> _Exercise aim_:
Your task is to copy every line of the entries that contains "true".

> _Data for processing_:
- Opening Delimiter -

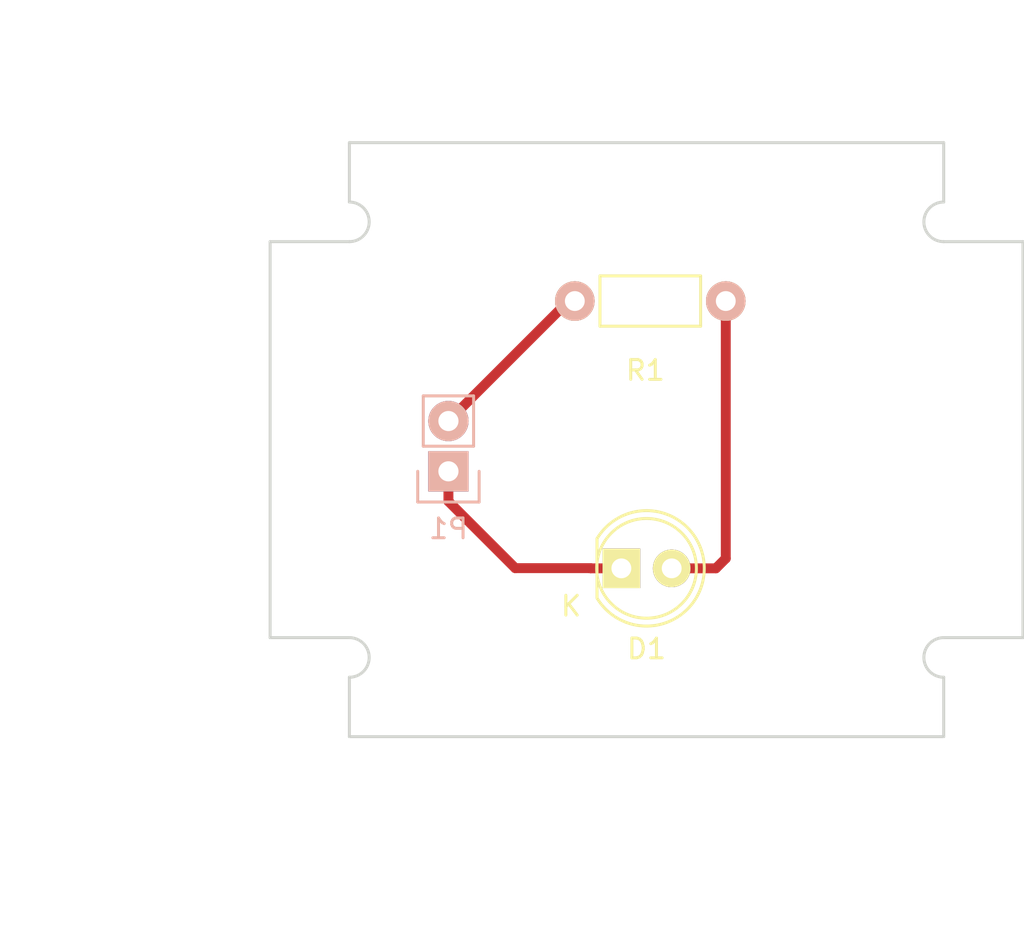
<source format=kicad_pcb>
(kicad_pcb (version 20160815) (host pcbnew "(2016-09-10 revision 7ad2f37)-master")

  (general
    (links 3)
    (no_connects 0)
    (area 117 78.3 169.075001 127.745001)
    (thickness 1.6)
    (drawings 20)
    (tracks 10)
    (zones 0)
    (modules 3)
    (nets 4)
  )

  (page A4)
  (layers
    (0 F.Cu signal)
    (31 B.Cu signal)
    (32 B.Adhes user)
    (33 F.Adhes user)
    (34 B.Paste user)
    (35 F.Paste user)
    (36 B.SilkS user)
    (37 F.SilkS user)
    (38 B.Mask user)
    (39 F.Mask user)
    (40 Dwgs.User user)
    (41 Cmts.User user)
    (42 Eco1.User user)
    (43 Eco2.User user)
    (44 Edge.Cuts user)
    (45 Margin user)
    (46 B.CrtYd user)
    (47 F.CrtYd user)
    (48 B.Fab user)
    (49 F.Fab user)
  )

  (setup
    (last_trace_width 0.5)
    (trace_clearance 0.2)
    (zone_clearance 0.508)
    (zone_45_only no)
    (trace_min 0.2)
    (segment_width 0.2)
    (edge_width 0.15)
    (via_size 0.6)
    (via_drill 0.4)
    (via_min_size 0.4)
    (via_min_drill 0.3)
    (uvia_size 0.3)
    (uvia_drill 0.1)
    (uvias_allowed no)
    (uvia_min_size 0.2)
    (uvia_min_drill 0.1)
    (pcb_text_width 0.3)
    (pcb_text_size 1.5 1.5)
    (mod_edge_width 0.15)
    (mod_text_size 1 1)
    (mod_text_width 0.15)
    (pad_size 1.524 1.524)
    (pad_drill 0.762)
    (pad_to_mask_clearance 0.2)
    (aux_axis_origin 150 100)
    (visible_elements FFFFFF7F)
    (pcbplotparams
      (layerselection 0x000f0_ffffffff)
      (usegerberextensions true)
      (excludeedgelayer false)
      (linewidth 0.100000)
      (plotframeref false)
      (viasonmask false)
      (mode 1)
      (useauxorigin true)
      (hpglpennumber 1)
      (hpglpenspeed 20)
      (hpglpendiameter 15)
      (psnegative false)
      (psa4output false)
      (plotreference true)
      (plotvalue true)
      (plotinvisibletext false)
      (padsonsilk false)
      (subtractmaskfromsilk false)
      (outputformat 1)
      (mirror false)
      (drillshape 0)
      (scaleselection 1)
      (outputdirectory ditos-LED-20160908))
  )

  (net 0 "")
  (net 1 "Net-(D1-Pad1)")
  (net 2 "Net-(D1-Pad2)")
  (net 3 "Net-(P1-Pad2)")

  (net_class Default "This is the default net class."
    (clearance 0.2)
    (trace_width 0.5)
    (via_dia 0.6)
    (via_drill 0.4)
    (uvia_dia 0.3)
    (uvia_drill 0.1)
    (diff_pair_gap 0.25)
    (diff_pair_width 0.2)
    (add_net "Net-(D1-Pad1)")
    (add_net "Net-(D1-Pad2)")
    (add_net "Net-(P1-Pad2)")
  )

  (module LEDs:LED-5MM (layer F.Cu) (tedit 5570F7EA) (tstamp 57D03C63)
    (at 150 106.5)
    (descr "LED 5mm round vertical")
    (tags "LED 5mm round vertical")
    (path /57D03AF3)
    (fp_text reference D1 (at 0 4.064) (layer F.SilkS)
      (effects (font (size 1 1) (thickness 0.15)))
    )
    (fp_text value LED (at 0 -3.937) (layer F.Fab)
      (effects (font (size 1 1) (thickness 0.15)))
    )
    (fp_line (start -2.77 -1.55) (end -2.77 1.55) (layer F.CrtYd) (width 0.05))
    (fp_arc (start 0.03 0) (end -2.77 1.55) (angle -302) (layer F.CrtYd) (width 0.05))
    (fp_arc (start 0 0) (end -2.5 -1.5) (angle 297.5) (layer F.SilkS) (width 0.15))
    (fp_line (start -2.5 1.5) (end -2.5 -1.5) (layer F.SilkS) (width 0.15))
    (fp_circle (center 0 0) (end -0.3 -2.5) (layer F.SilkS) (width 0.15))
    (fp_text user K (at -3.81 1.905) (layer F.SilkS)
      (effects (font (size 1 1) (thickness 0.15)))
    )
    (pad 1 thru_hole rect (at -1.27 0 90) (size 2 1.9) (drill 1.00076) (layers *.Cu *.Mask F.SilkS)
      (net 1 "Net-(D1-Pad1)"))
    (pad 2 thru_hole circle (at 1.27 0) (size 1.9 1.9) (drill 1.00076) (layers *.Cu *.Mask F.SilkS)
      (net 2 "Net-(D1-Pad2)"))
    (model LEDs.3dshapes/LED-5MM.wrl
      (at (xyz 0.05 0 0))
      (scale (xyz 1 1 1))
      (rotate (xyz 0 0 90))
    )
  )

  (module Pin_Headers:Pin_Header_Straight_1x02 (layer B.Cu) (tedit 54EA090C) (tstamp 57D03C69)
    (at 140 101.6)
    (descr "Through hole pin header")
    (tags "pin header")
    (path /57D03BBA)
    (fp_text reference P1 (at 0 2.9) (layer B.SilkS)
      (effects (font (size 1 1) (thickness 0.15)) (justify mirror))
    )
    (fp_text value CONN_01X02 (at 0 3.1) (layer B.Fab)
      (effects (font (size 1 1) (thickness 0.15)) (justify mirror))
    )
    (fp_line (start 1.27 -1.27) (end 1.27 -3.81) (layer B.SilkS) (width 0.15))
    (fp_line (start 1.55 1.55) (end 1.55 0) (layer B.SilkS) (width 0.15))
    (fp_line (start -1.75 1.75) (end -1.75 -4.3) (layer B.CrtYd) (width 0.05))
    (fp_line (start 1.75 1.75) (end 1.75 -4.3) (layer B.CrtYd) (width 0.05))
    (fp_line (start -1.75 1.75) (end 1.75 1.75) (layer B.CrtYd) (width 0.05))
    (fp_line (start -1.75 -4.3) (end 1.75 -4.3) (layer B.CrtYd) (width 0.05))
    (fp_line (start 1.27 -1.27) (end -1.27 -1.27) (layer B.SilkS) (width 0.15))
    (fp_line (start -1.55 0) (end -1.55 1.55) (layer B.SilkS) (width 0.15))
    (fp_line (start -1.55 1.55) (end 1.55 1.55) (layer B.SilkS) (width 0.15))
    (fp_line (start -1.27 -1.27) (end -1.27 -3.81) (layer B.SilkS) (width 0.15))
    (fp_line (start -1.27 -3.81) (end 1.27 -3.81) (layer B.SilkS) (width 0.15))
    (pad 1 thru_hole rect (at 0 0) (size 2.032 2.032) (drill 1.016) (layers *.Cu *.Mask B.SilkS)
      (net 1 "Net-(D1-Pad1)"))
    (pad 2 thru_hole oval (at 0 -2.54) (size 2.032 2.032) (drill 1.016) (layers *.Cu *.Mask B.SilkS)
      (net 3 "Net-(P1-Pad2)"))
    (model Pin_Headers.3dshapes/Pin_Header_Straight_1x02.wrl
      (at (xyz 0 -0.05 0))
      (scale (xyz 1 1 1))
      (rotate (xyz 0 0 90))
    )
  )

  (module Resistors_ThroughHole:Resistor_Horizontal_RM7mm (layer F.Cu) (tedit 569FCF07) (tstamp 57D03C6F)
    (at 154 93 180)
    (descr "Resistor, Axial,  RM 7.62mm, 1/3W,")
    (tags "Resistor Axial RM 7.62mm 1/3W R3")
    (path /57D03C22)
    (fp_text reference R1 (at 4.05892 -3.50012 180) (layer F.SilkS)
      (effects (font (size 1 1) (thickness 0.15)))
    )
    (fp_text value R (at 3.81 3.81 180) (layer F.Fab)
      (effects (font (size 1 1) (thickness 0.15)))
    )
    (fp_line (start -1.25 -1.5) (end 8.85 -1.5) (layer F.CrtYd) (width 0.05))
    (fp_line (start -1.25 1.5) (end -1.25 -1.5) (layer F.CrtYd) (width 0.05))
    (fp_line (start 8.85 -1.5) (end 8.85 1.5) (layer F.CrtYd) (width 0.05))
    (fp_line (start -1.25 1.5) (end 8.85 1.5) (layer F.CrtYd) (width 0.05))
    (fp_line (start 1.27 -1.27) (end 6.35 -1.27) (layer F.SilkS) (width 0.15))
    (fp_line (start 6.35 -1.27) (end 6.35 1.27) (layer F.SilkS) (width 0.15))
    (fp_line (start 6.35 1.27) (end 1.27 1.27) (layer F.SilkS) (width 0.15))
    (fp_line (start 1.27 1.27) (end 1.27 -1.27) (layer F.SilkS) (width 0.15))
    (pad 1 thru_hole circle (at 0 0 180) (size 1.99898 1.99898) (drill 1.00076) (layers *.Cu *.SilkS *.Mask)
      (net 2 "Net-(D1-Pad2)"))
    (pad 2 thru_hole circle (at 7.62 0 180) (size 1.99898 1.99898) (drill 1.00076) (layers *.Cu *.SilkS *.Mask)
      (net 3 "Net-(P1-Pad2)"))
  )

  (dimension 4 (width 0.3) (layer Eco1.User)
    (gr_text "4.000 mm" (at 133 79.65) (layer Eco1.User)
      (effects (font (size 1.5 1.5) (thickness 0.3)))
    )
    (feature1 (pts (xy 131 88) (xy 131 78.3)))
    (feature2 (pts (xy 135 88) (xy 135 78.3)))
    (crossbar (pts (xy 135 81) (xy 131 81)))
    (arrow1a (pts (xy 131 81) (xy 132.126504 80.413579)))
    (arrow1b (pts (xy 131 81) (xy 132.126504 81.586421)))
    (arrow2a (pts (xy 135 81) (xy 133.873496 80.413579)))
    (arrow2b (pts (xy 135 81) (xy 133.873496 81.586421)))
  )
  (dimension 8.5 (width 0.3) (layer Eco1.User)
    (gr_text "8.500 mm" (at 158.35 110.75 90) (layer Eco1.User)
      (effects (font (size 1.5 1.5) (thickness 0.3)))
    )
    (feature1 (pts (xy 150 106.5) (xy 159.7 106.5)))
    (feature2 (pts (xy 150 115) (xy 159.7 115)))
    (crossbar (pts (xy 157 115) (xy 157 106.5)))
    (arrow1a (pts (xy 157 106.5) (xy 157.586421 107.626504)))
    (arrow1b (pts (xy 157 106.5) (xy 156.413579 107.626504)))
    (arrow2a (pts (xy 157 115) (xy 157.586421 113.873496)))
    (arrow2b (pts (xy 157 115) (xy 156.413579 113.873496)))
  )
  (gr_line (start 135 88) (end 135 85) (layer Edge.Cuts) (width 0.15))
  (gr_line (start 135 112) (end 135 115) (layer Edge.Cuts) (width 0.15))
  (gr_line (start 165 112) (end 165 115) (layer Edge.Cuts) (width 0.15))
  (gr_line (start 165 85) (end 165 88) (layer Edge.Cuts) (width 0.15))
  (gr_arc (start 165 89) (end 165 90) (angle 180) (layer Edge.Cuts) (width 0.15))
  (gr_arc (start 165 111) (end 165 112) (angle 180) (layer Edge.Cuts) (width 0.15))
  (gr_arc (start 135 111) (end 135 110) (angle 180) (layer Edge.Cuts) (width 0.15))
  (gr_arc (start 135 89) (end 135 88) (angle 180) (layer Edge.Cuts) (width 0.15))
  (gr_line (start 131 90) (end 135 90) (layer Edge.Cuts) (width 0.15))
  (gr_line (start 131 110) (end 131 90) (layer Edge.Cuts) (width 0.15))
  (gr_line (start 135 110) (end 131 110) (layer Edge.Cuts) (width 0.15))
  (gr_line (start 169 110) (end 165 110) (layer Edge.Cuts) (width 0.15))
  (gr_line (start 169 90) (end 169 110) (layer Edge.Cuts) (width 0.15))
  (gr_line (start 165 90) (end 169 90) (layer Edge.Cuts) (width 0.15))
  (gr_line (start 165 85) (end 135 85) (layer Edge.Cuts) (width 0.15))
  (gr_line (start 135 115) (end 165 115) (layer Edge.Cuts) (width 0.15))
  (dimension 30 (width 0.3) (layer Eco1.User)
    (gr_text "30.000 mm" (at 150 126.35) (layer Eco1.User)
      (effects (font (size 1.5 1.5) (thickness 0.3)))
    )
    (feature1 (pts (xy 165 115) (xy 165 127.7)))
    (feature2 (pts (xy 135 115) (xy 135 127.7)))
    (crossbar (pts (xy 135 125) (xy 165 125)))
    (arrow1a (pts (xy 165 125) (xy 163.873496 125.586421)))
    (arrow1b (pts (xy 165 125) (xy 163.873496 124.413579)))
    (arrow2a (pts (xy 135 125) (xy 136.126504 125.586421)))
    (arrow2b (pts (xy 135 125) (xy 136.126504 124.413579)))
  )
  (dimension 30 (width 0.3) (layer Eco1.User)
    (gr_text "30.000 mm" (at 123.65 100 270) (layer Eco1.User)
      (effects (font (size 1.5 1.5) (thickness 0.3)))
    )
    (feature1 (pts (xy 135 115) (xy 122.3 115)))
    (feature2 (pts (xy 135 85) (xy 122.3 85)))
    (crossbar (pts (xy 125 85) (xy 125 115)))
    (arrow1a (pts (xy 125 115) (xy 124.413579 113.873496)))
    (arrow1b (pts (xy 125 115) (xy 125.586421 113.873496)))
    (arrow2a (pts (xy 125 85) (xy 124.413579 86.126504)))
    (arrow2b (pts (xy 125 85) (xy 125.586421 86.126504)))
  )

  (segment (start 147.1654 106.4895) (end 147.1759 106.5) (width 0.5) (layer F.Cu) (net 1))
  (segment (start 147.1759 106.5) (end 148.73 106.5) (width 0.5) (layer F.Cu) (net 1))
  (segment (start 140 101.6) (end 140 103.116) (width 0.5) (layer F.Cu) (net 1))
  (segment (start 140 103.116) (end 143.3735 106.4895) (width 0.5) (layer F.Cu) (net 1))
  (segment (start 143.3735 106.4895) (end 147.1654 106.4895) (width 0.5) (layer F.Cu) (net 1))
  (segment (start 151.27 106.5) (end 153.5 106.5) (width 0.5) (layer F.Cu) (net 2))
  (segment (start 153.5 106.5) (end 154 106) (width 0.5) (layer F.Cu) (net 2))
  (segment (start 154 106) (end 154 93) (width 0.5) (layer F.Cu) (net 2))
  (segment (start 140 99.06) (end 146.06 93) (width 0.5) (layer F.Cu) (net 3))
  (segment (start 146.06 93) (end 146.38 93) (width 0.5) (layer F.Cu) (net 3))

)

</source>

- Closing Delimiter -

> _The answer_:
      (usegerberextensions true)
      (useauxorigin true)
      (plotreference true)
      (plotvalue true)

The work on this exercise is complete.